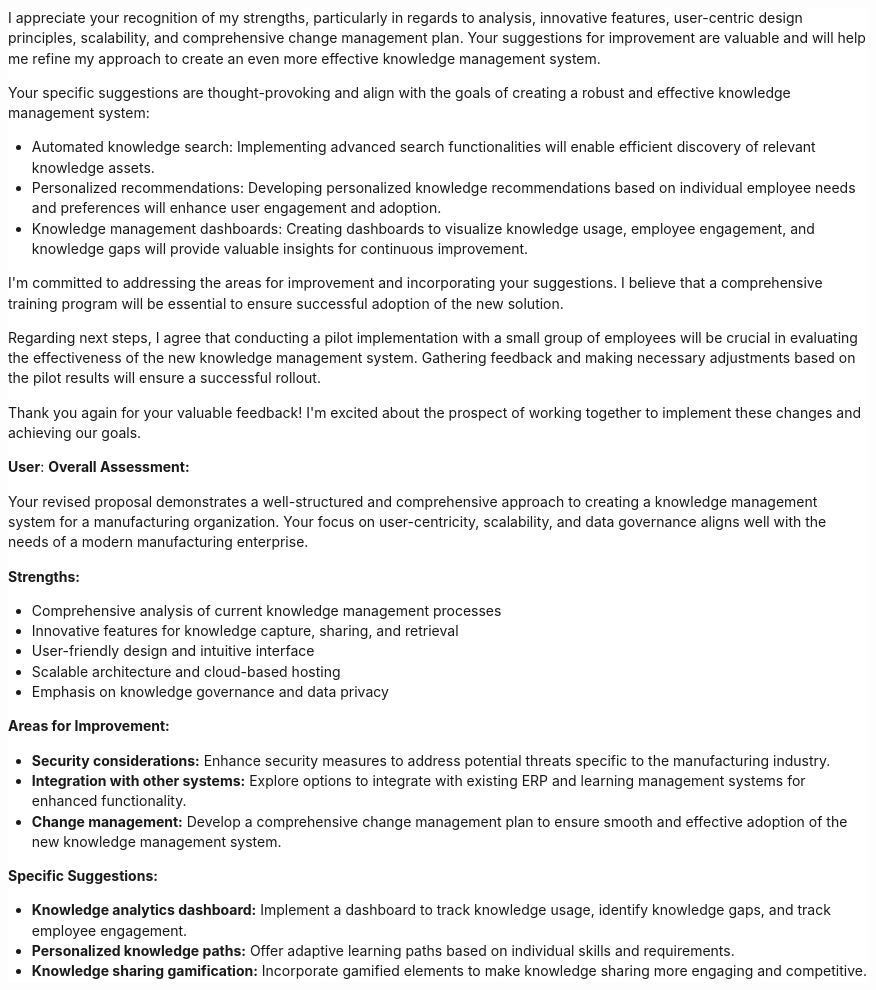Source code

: I appreciate your recognition of my strengths, particularly in regards to analysis, innovative features, user-centric design principles, scalability, and comprehensive change management plan. Your suggestions for improvement are valuable and will help me refine my approach to create an even more effective knowledge management system.

Your specific suggestions are thought-provoking and align with the goals of creating a robust and effective knowledge management system:

* Automated knowledge search: Implementing advanced search functionalities will enable efficient discovery of relevant knowledge assets.
* Personalized recommendations: Developing personalized knowledge recommendations based on individual employee needs and preferences will enhance user engagement and adoption.
* Knowledge management dashboards: Creating dashboards to visualize knowledge usage, employee engagement, and knowledge gaps will provide valuable insights for continuous improvement.

I'm committed to addressing the areas for improvement and incorporating your suggestions. I believe that a comprehensive training program will be essential to ensure successful adoption of the new solution.

Regarding next steps, I agree that conducting a pilot implementation with a small group of employees will be crucial in evaluating the effectiveness of the new knowledge management system. Gathering feedback and making necessary adjustments based on the pilot results will ensure a successful rollout.

Thank you again for your valuable feedback! I'm excited about the prospect of working together to implement these changes and achieving our goals.

**User**: **Overall Assessment:**

Your revised proposal demonstrates a well-structured and comprehensive approach to creating a knowledge management system for a manufacturing organization. Your focus on user-centricity, scalability, and data governance aligns well with the needs of a modern manufacturing enterprise.

**Strengths:**

* Comprehensive analysis of current knowledge management processes
* Innovative features for knowledge capture, sharing, and retrieval
* User-friendly design and intuitive interface
* Scalable architecture and cloud-based hosting
* Emphasis on knowledge governance and data privacy

**Areas for Improvement:**

* **Security considerations:** Enhance security measures to address potential threats specific to the manufacturing industry.
* **Integration with other systems:** Explore options to integrate with existing ERP and learning management systems for enhanced functionality.
* **Change management:** Develop a comprehensive change management plan to ensure smooth and effective adoption of the new knowledge management system.

**Specific Suggestions:**

* **Knowledge analytics dashboard:** Implement a dashboard to track knowledge usage, identify knowledge gaps, and track employee engagement.
* **Personalized knowledge paths:** Offer adaptive learning paths based on individual skills and requirements.
* **Knowledge sharing gamification:** Incorporate gamified elements to make knowledge sharing more engaging and competitive.
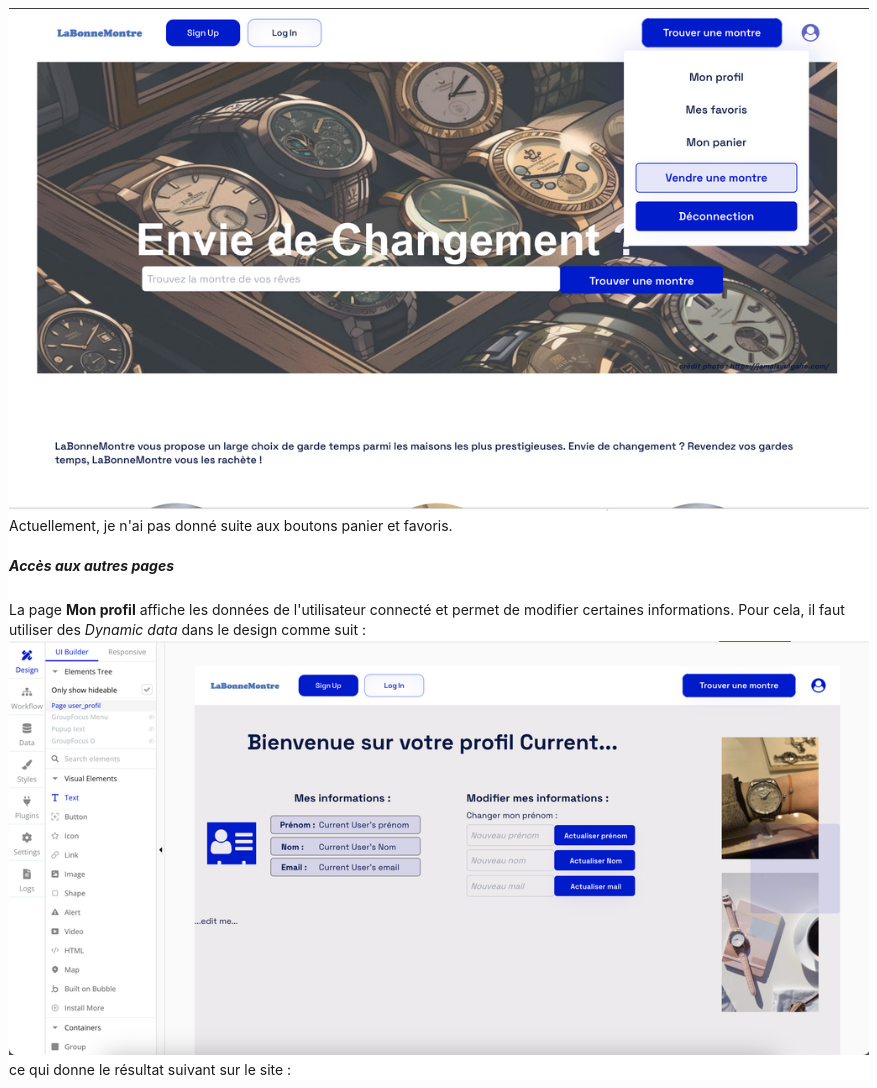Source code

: ![bubble](https://raw.githubusercontent.com/do-it-ecm/promo-2023-2024/main/Lola-Bourdon/pok/temps-1/screen_accueil_t.png)
Actuellement, je n'ai pas donné suite aux boutons panier et favoris. 

##### Accès aux autres pages

La page **Mon profil** affiche les données de l'utilisateur connecté et permet de modifier certaines informations. Pour cela, il faut utiliser des *Dynamic data* dans le design comme suit : 
![bubble](screen_builder_profil.png)
ce qui donne le résultat suivant sur le site :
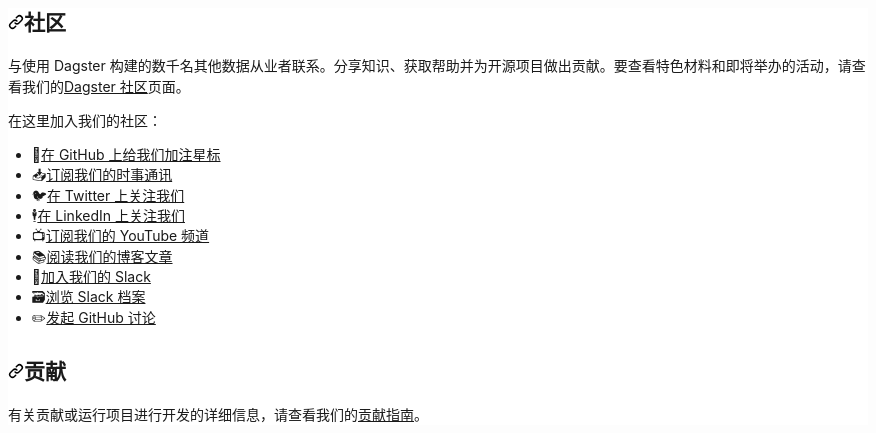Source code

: <h2 tabindex="-1" dir="auto"><a id="user-content-community" class="anchor" aria-hidden="true" tabindex="-1" href="#community"><svg class="octicon octicon-link" viewBox="0 0 16 16" version="1.1" width="16" height="16" aria-hidden="true"><path d="m7.775 3.275 1.25-1.25a3.5 3.5 0 1 1 4.95 4.95l-2.5 2.5a3.5 3.5 0 0 1-4.95 0 .751.751 0 0 1 .018-1.042.751.751 0 0 1 1.042-.018 1.998 1.998 0 0 0 2.83 0l2.5-2.5a2.002 2.002 0 0 0-2.83-2.83l-1.25 1.25a.751.751 0 0 1-1.042-.018.751.751 0 0 1-.018-1.042Zm-4.69 9.64a1.998 1.998 0 0 0 2.83 0l1.25-1.25a.751.751 0 0 1 1.042.018.751.751 0 0 1 .018 1.042l-1.25 1.25a3.5 3.5 0 1 1-4.95-4.95l2.5-2.5a3.5 3.5 0 0 1 4.95 0 .751.751 0 0 1-.018 1.042.751.751 0 0 1-1.042.018 1.998 1.998 0 0 0-2.83 0l-2.5 2.5a1.998 1.998 0 0 0 0 2.83Z"></path></svg></a><font style="vertical-align: inherit;"><font style="vertical-align: inherit;">社区</font></font></h2>
<p dir="auto"><font style="vertical-align: inherit;"><font style="vertical-align: inherit;">与使用 Dagster 构建的数千名其他数据从业者联系。</font><font style="vertical-align: inherit;">分享知识、获取帮助并为开源项目做出贡献。</font><font style="vertical-align: inherit;">要查看特色材料和即将举办的活动，请查看我们的</font></font><a href="https://dagster.io/community" rel="nofollow"><font style="vertical-align: inherit;"><font style="vertical-align: inherit;">Dagster 社区</font></font></a><font style="vertical-align: inherit;"><font style="vertical-align: inherit;">页面。</font></font></p>
<p dir="auto"><font style="vertical-align: inherit;"><font style="vertical-align: inherit;">在这里加入我们的社区：</font></font></p>
<ul dir="auto">
<li><font style="vertical-align: inherit;"><font style="vertical-align: inherit;">🌟</font></font><a href="https://github.com/dagster-io/dagster"><font style="vertical-align: inherit;"><font style="vertical-align: inherit;">在 GitHub 上给我们加注星标</font></font></a></li>
<li><font style="vertical-align: inherit;"><font style="vertical-align: inherit;">📥</font></font><a href="https://dagster.io/newsletter-signup" rel="nofollow"><font style="vertical-align: inherit;"><font style="vertical-align: inherit;">订阅我们的时事通讯</font></font></a></li>
<li><font style="vertical-align: inherit;"><font style="vertical-align: inherit;">🐦</font></font><a href="https://twitter.com/dagster" rel="nofollow"><font style="vertical-align: inherit;"><font style="vertical-align: inherit;">在 Twitter 上关注我们</font></font></a></li>
<li><font style="vertical-align: inherit;"><font style="vertical-align: inherit;">🕴️</font></font><a href="https://linkedin.com/showcase/dagster" rel="nofollow"><font style="vertical-align: inherit;"><font style="vertical-align: inherit;">在 LinkedIn 上关注我们</font></font></a></li>
<li><font style="vertical-align: inherit;"><font style="vertical-align: inherit;">📺</font></font><a href="https://www.youtube.com/@dagsterio" rel="nofollow"><font style="vertical-align: inherit;"><font style="vertical-align: inherit;">订阅我们的 YouTube 频道</font></font></a></li>
<li><font style="vertical-align: inherit;"><font style="vertical-align: inherit;">📚</font></font><a href="https://dagster.io/blog" rel="nofollow"><font style="vertical-align: inherit;"><font style="vertical-align: inherit;">阅读我们的博客文章</font></font></a></li>
<li><font style="vertical-align: inherit;"><font style="vertical-align: inherit;">👋</font></font><a href="https://dagster.io/slack" rel="nofollow"><font style="vertical-align: inherit;"><font style="vertical-align: inherit;">加入我们的 Slack</font></font></a></li>
<li><font style="vertical-align: inherit;"><font style="vertical-align: inherit;">🗃</font></font><a href="https://discuss.dagster.io" rel="nofollow"><font style="vertical-align: inherit;"><font style="vertical-align: inherit;">浏览 Slack 档案</font></font></a></li>
<li><font style="vertical-align: inherit;"><font style="vertical-align: inherit;">✏️</font></font><a href="https://github.com/dagster-io/dagster/discussions"><font style="vertical-align: inherit;"><font style="vertical-align: inherit;">发起 GitHub 讨论</font></font></a></li>
</ul>
<h2 tabindex="-1" dir="auto"><a id="user-content-contributing" class="anchor" aria-hidden="true" tabindex="-1" href="#contributing"><svg class="octicon octicon-link" viewBox="0 0 16 16" version="1.1" width="16" height="16" aria-hidden="true"><path d="m7.775 3.275 1.25-1.25a3.5 3.5 0 1 1 4.95 4.95l-2.5 2.5a3.5 3.5 0 0 1-4.95 0 .751.751 0 0 1 .018-1.042.751.751 0 0 1 1.042-.018 1.998 1.998 0 0 0 2.83 0l2.5-2.5a2.002 2.002 0 0 0-2.83-2.83l-1.25 1.25a.751.751 0 0 1-1.042-.018.751.751 0 0 1-.018-1.042Zm-4.69 9.64a1.998 1.998 0 0 0 2.83 0l1.25-1.25a.751.751 0 0 1 1.042.018.751.751 0 0 1 .018 1.042l-1.25 1.25a3.5 3.5 0 1 1-4.95-4.95l2.5-2.5a3.5 3.5 0 0 1 4.95 0 .751.751 0 0 1-.018 1.042.751.751 0 0 1-1.042.018 1.998 1.998 0 0 0-2.83 0l-2.5 2.5a1.998 1.998 0 0 0 0 2.83Z"></path></svg></a><font style="vertical-align: inherit;"><font style="vertical-align: inherit;">贡献</font></font></h2>
<p dir="auto"><font style="vertical-align: inherit;"><font style="vertical-align: inherit;">有关贡献或运行项目进行开发的详细信息，请查看我们的</font></font><a href="https://docs.dagster.io/community/contributing/" rel="nofollow"><font style="vertical-align: inherit;"><font style="vertical-align: inherit;">贡献指南</font></font></a><font style="vertical-align: inherit;"><font style="vertical-align: inherit;">。</font></font></p>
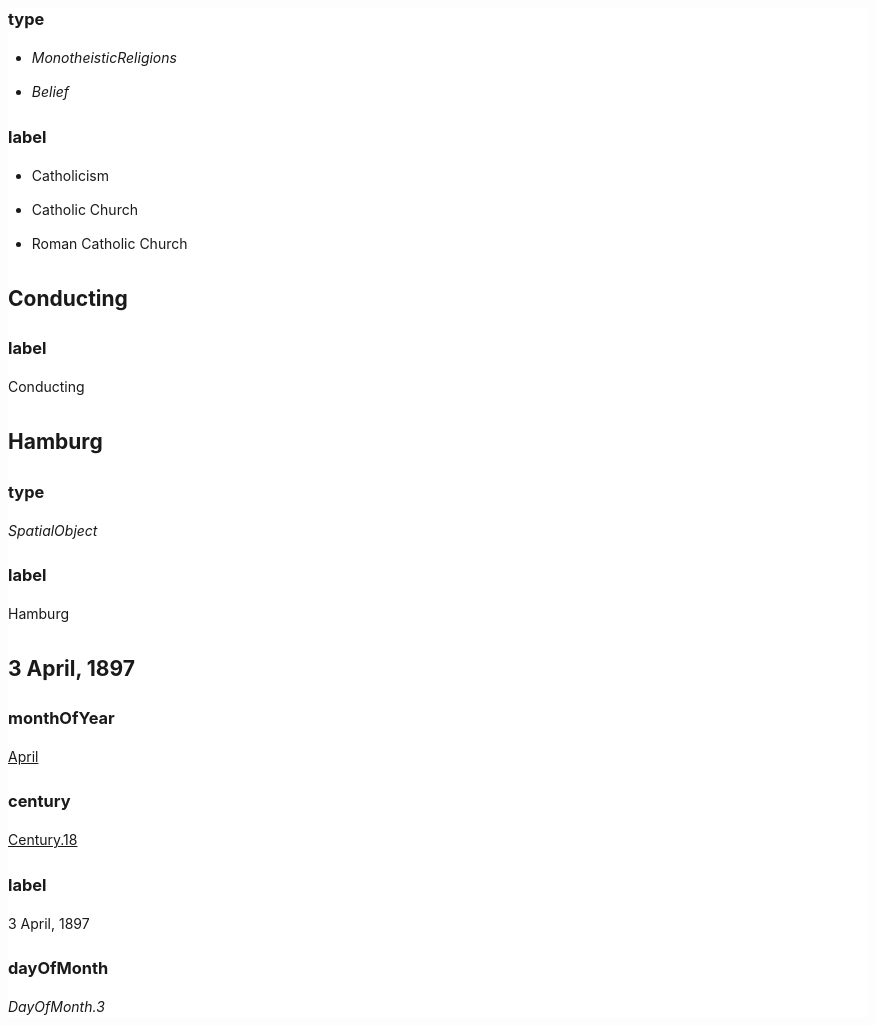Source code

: ### type

 - *MonotheisticReligions*

 - *Belief*

### label

 - Catholicism

 - Catholic Church

 - Roman Catholic Church

## Conducting

### label


Conducting

## Hamburg

### type


*SpatialObject*

### label


Hamburg

## 3 April, 1897

### monthOfYear


[April](#April)

### century


[Century.18](#Century.18)

### label


3 April, 1897

### dayOfMonth


*DayOfMonth.3*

TASK STATEMENT: Copy the listing verbatim from its first line through the line containing "effective knowledge management system.", inclusive, and leave out the pictures.

COMPLETED EXERCISE:
Source code

: I appreciate your recognition of my strengths, particularly in regards to analysis, innovative features, user-centric design principles, scalability, and comprehensive change management plan. Your suggestions for improvement are valuable and will help me refine my approach to create an even more effective knowledge management system.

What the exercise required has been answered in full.